Smith (1999), while building upon Foucault’s concepts of discourse, similarly
criticized his work for displacing the female subject as “passively cowed
by texts”
(p. 84), rather than as a knower and actor, actively engaged
in mediating discourses. In their latest work, which explores in detail the
relationships between mothering and schooling, Griffith and Smith (2005) explained:
We use the term discourse somewhat as Foucault does, though the notion of discourse that we work with here shifts from discourse conceived simply as forms of signification or meaning to emphasize discourse as the local practices of translocally organized social relations … people participating actively and embodied in a conversation mediated by written and printed materials. (2005, p. 34)
Along these lines, the event that opens this thesis, in which I attempt to turn an innocuous game with my daughter into a pedagogic activity, is what Griffith and Smith (2005) would name as a moment in the practice of the discourse of mothering.
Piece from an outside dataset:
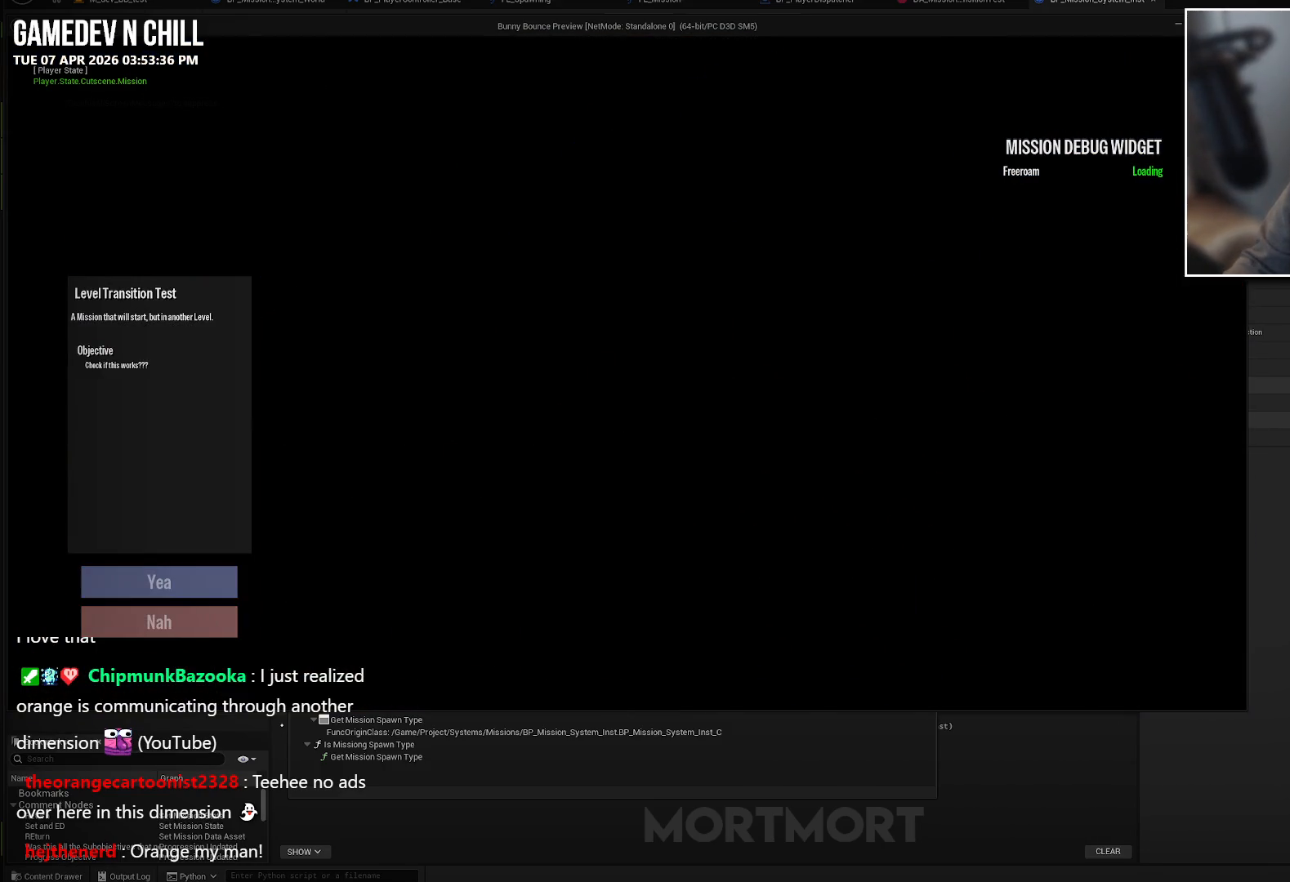
{"buttons": [], "left_stick": "center", "right_stick": "center", "events": []}
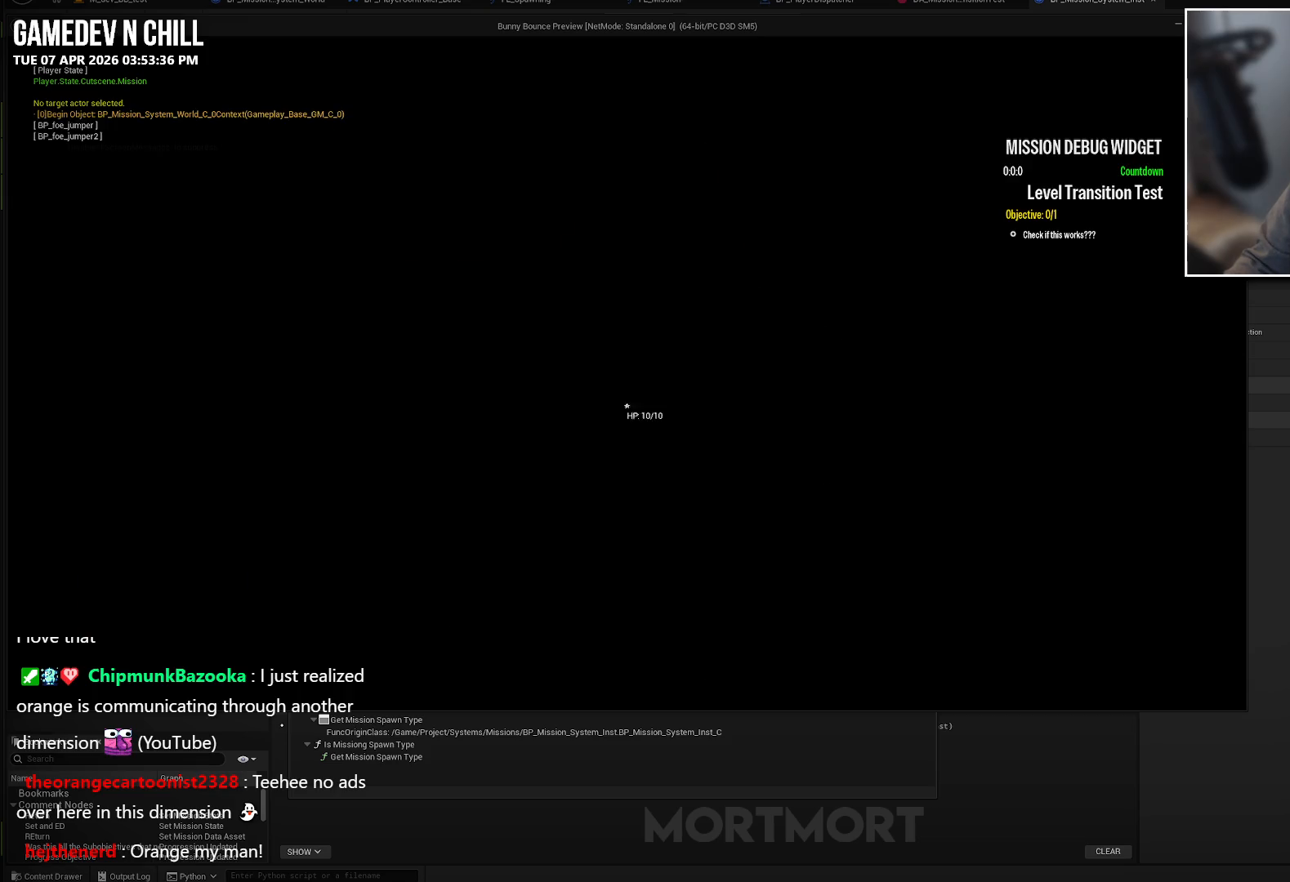
{"buttons": [], "left_stick": "center", "right_stick": "center", "events": []}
A key aspect of this moment, and one that is obscured in discourse analysis, is the agency of my daughter, Maya, who chooses to opt out of the game, and my own agency in choosing to explore the meaning of the moment. And so while we may not “cower” to mothering discourses, they do shape our relationship as mother and daughter, and indeed our respective identities as a mother orienting her daughter toward school literacy, and as a daughter wanting to make her own choices about how we spend our time together.
Thus, a common concern surrounding Foucault’s work within feminist theory is that the over-extension of social constructivist approaches has led to greater attention to the representations of motherhood than to the lived experiences of mothering, and the ways in which mothering discourses are negotiated in everyday life by women, men and children. One response to this problem can be found in what O’Reilly (2003) identifies as a distinction between the institution of motherhood and the experiences of mothering. As noted earlier, this distinction was introduced by Adrienne Rich in her ground-breaking treatise Of Woman Born (1976). For Rich, the experience of mothering refers to the multiple subjectivities associated with mothering. The institution of motherhood is characterized by dominant discourses and social practices of how “normal” mothers and families should feel and behave and is accompanied by social policies that assume and reproduce these discourses.